The National Institutes of Health (NIH) announced today that 13 new embryonic stem cell lines are now eligible for federal funding. That means that scientists with NIH grants can study embryonic stem cells derived using newer, more refined methods generally considered to be superior to the older ones. Ninety-six additional lines are also now under review.

"Those were early days in the science of stem cell research, and much has been learned since then," said NIH director Francis Collins in a press conference on Wednesday, referring to the stem cell lines, created before 2001, that had previously been eligible for federal funding. "In the last eight years, hundreds of embryonic stem cell lines have been derived using non-federal funds, many of them carrying more favorable characteristics."

As I wrote in a previous story:

Using only the old lines is like "being required to use Microsoft Word 1998," says Jeanne Loring, director of the Center for Regenerative Medicine at the Scripps Research Institute, in La Jolla, CA.

The earlier lines were derived using animal products, making them largely unfit for therapeutic use. "There are hundreds of embryonic stem-cell lines out there that have been made under the best conditions, and some of them are patient ready," says John Gearhart, director of the Institute for Regenerative Medicine at the University of Pennsylvania, in Philadelphia. "They have greater utility, performance, and safety than [the Bush-approved] lines."

The announcement follows President Obama's executive order made last March, enabling government support for embryonic stem cell research. That order overturned a previous one by President Bush in 2001, limiting federally-funded research to a set of existing cell lines. The 2001 decree forced scientists who wanted to create and use new stem cell lines, derived from leftover IVF embryos, to garner private funding.

Eleven of the 13 new lines were generated in George Daley's lab at Children's Hospital, in Boston, which used private funding to make them. According to the New York Times, "Dr. Daley said that private financing had been drying up and that he was eager to start research on the now-approved cell lines with the help of his federal grant money." Researchers still cannot derive new lines using federal funds--creating new lines requires the destruction of an embryo.

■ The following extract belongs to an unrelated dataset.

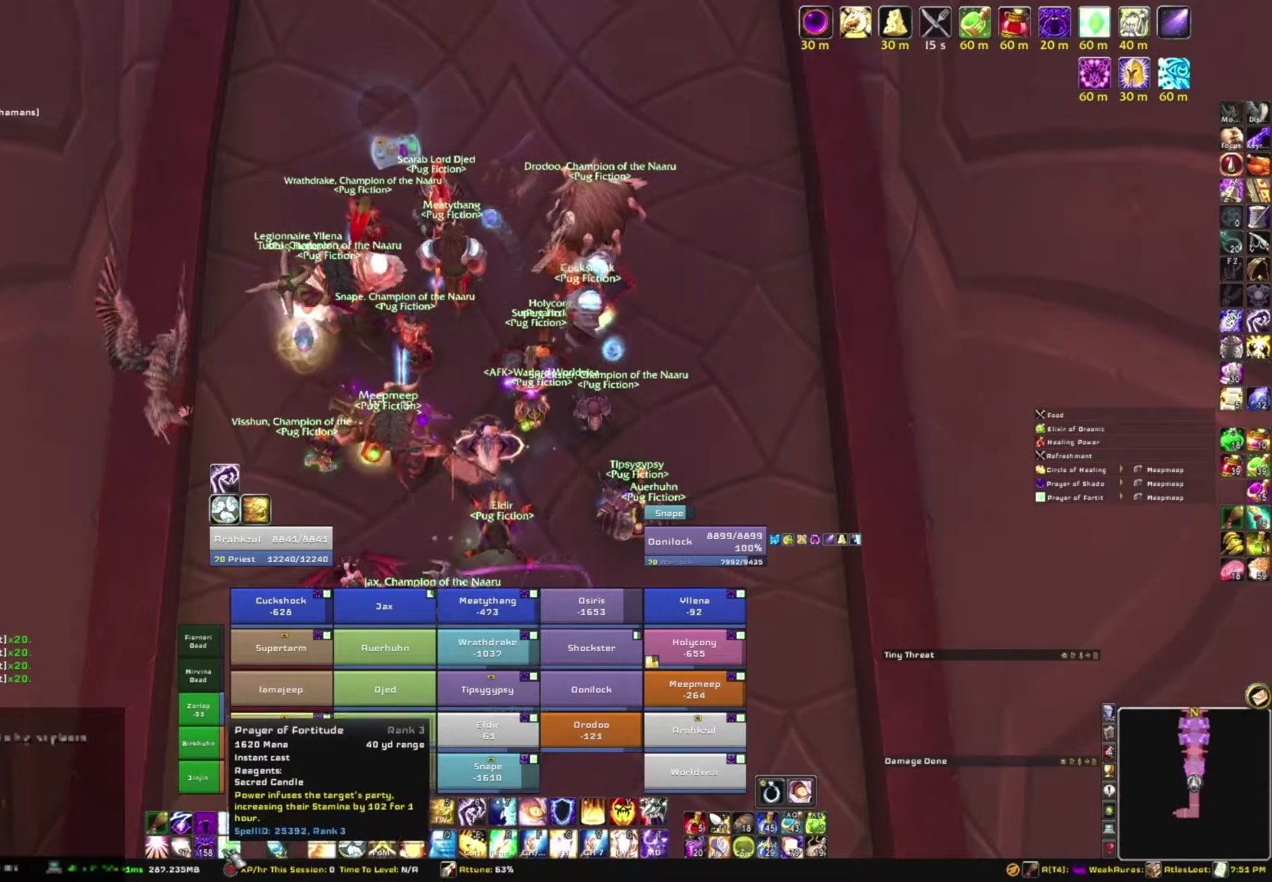
{"keys": [], "mouse": [], "events": []}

Francis Collins (right), the former head of the National Human Genome Research Institute, was named one of GQ magazine's rock stars of science. He is now working on a book on personalized medicine. Credit: Ben Watts

Just exactly how accurate are direct-to-consumer genetic tests? Francis Collins, the former head of the National Human Genome Research Institute, decided to find out for himself while researching a new book on personalized medicine. (Collins published the book The Language of God: A Scientist Presents Evidence for Belief in 2006.)

Collins, who played a central role in the Human Genome Project and is rumored to be the next head of the National Institutes of Health, announced at the Consumer Genetics Conference in Boston last week that he had had his genome analyzed by the big three of direct-to-consumer genetic testing: 23andMe, Navigenics, and DecodeMe. He ordered the tests under a fake name, lest the genomics superstar get special treatment. His speech at the conference was the first time the companies heard that they had had Collins's DNA in hand.

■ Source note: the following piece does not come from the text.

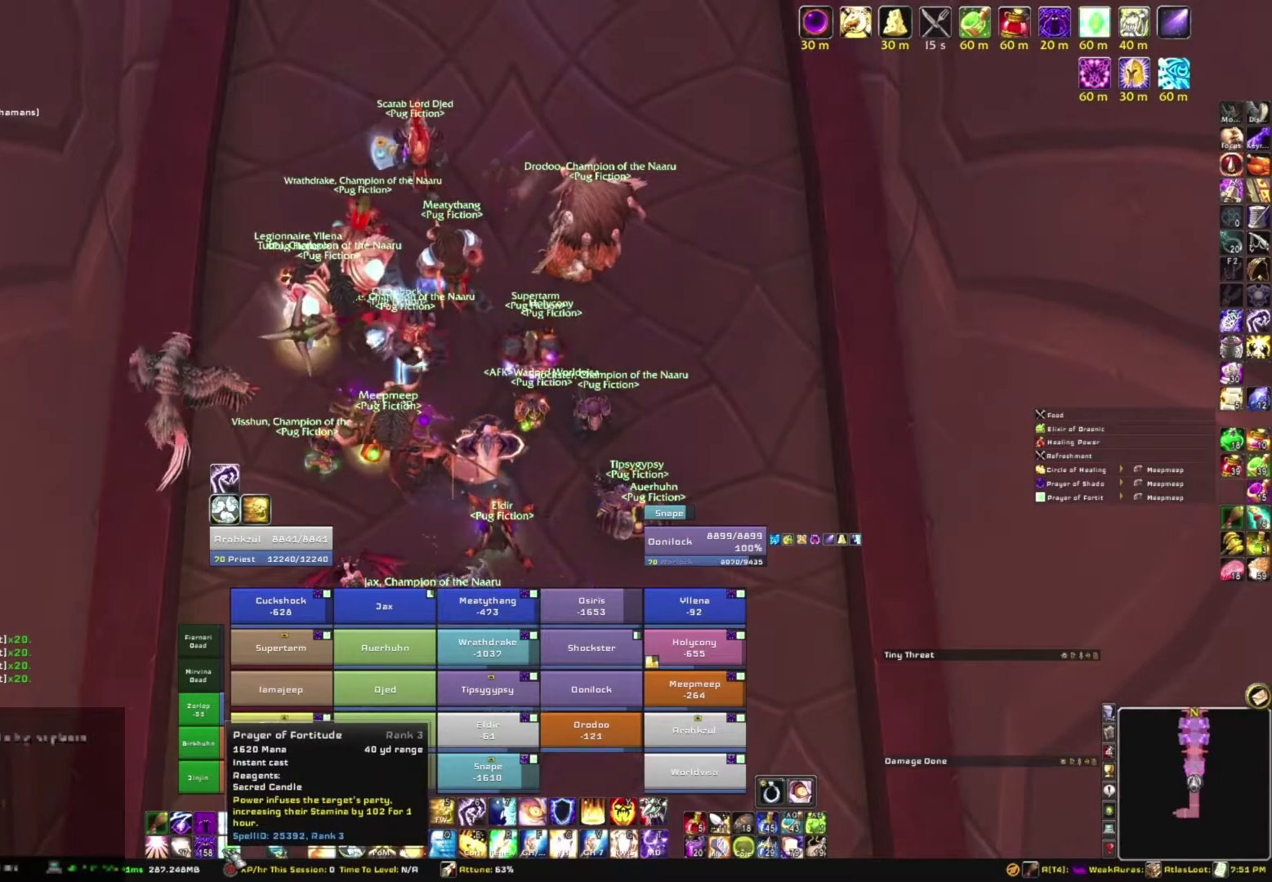
{"keys": [], "mouse": [], "events": []}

Collins said that sequence-wise, the tests "appear to be highly accurate": there were almost no differences in the genotype information generated in the three different analyses. But there were significant differences in the numbers of genetic variations used to calculate disease risk, as well as the final risk score. For example, one company used 5 single nucleotide polymorphisms, or SNPs, to calculate risk for a particular disease, pronouncing Collins at low risk. Another used 10 SNPs, placing him at high risk, and the third used 15, concluding that he is at average risk. Collins also said that the analyses provided little information on his "carrier status," meaning whether he carried genetic risk factors that didn't influence his own risk of disease but could be passed down to future generations.

Collins's speech last week was more upbeat than one he gave at the Personal Genomes Conference in Cold Spring Harbor last fall. In that lecture, he emphasized the potential difficulty in finding the as yet remaining genetic variations underlying the heritability of disease. In the latest speech, he instead emphasized what could come out of genome-wide association studies: new targets for drugs.

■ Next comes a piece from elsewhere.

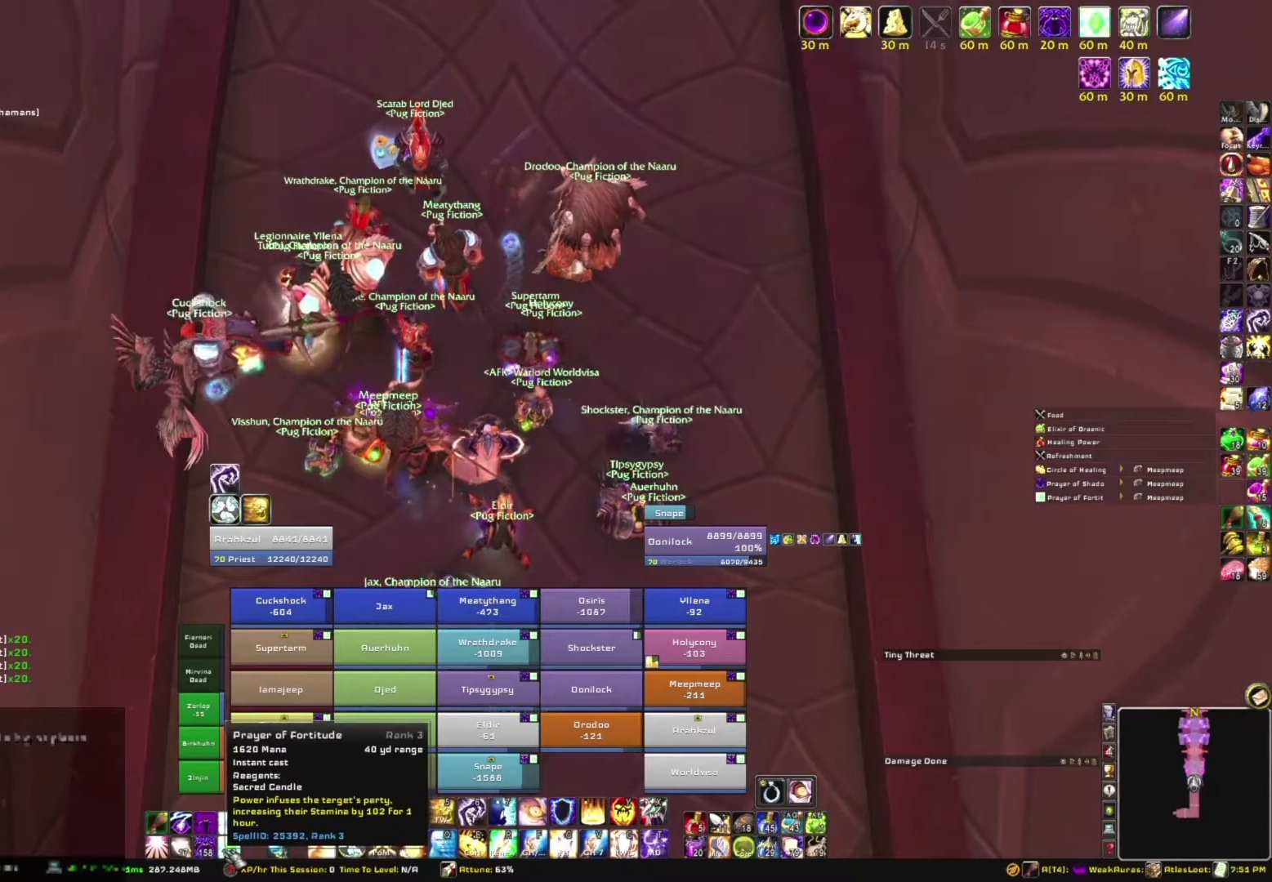
{"keys": [], "mouse": ["left"], "events": [[467, "mouse_left", "down"]]}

"We have undervalued these studies," he said at the Consumer Genetics Conference. "Even if a variant has a small impact on disease risk, that doesn't mean it's not a good risk target." In type 2 diabetes, for example, two of the nine common genetic variants that have so far been linked to the disease are involved in the pathway targeted by two major diabetes drugs. "[Pharma companies and others] have not jumped on this as rigorously as they could," said Collins. "Perhaps because it's a bit overwhelming--there are so many of them."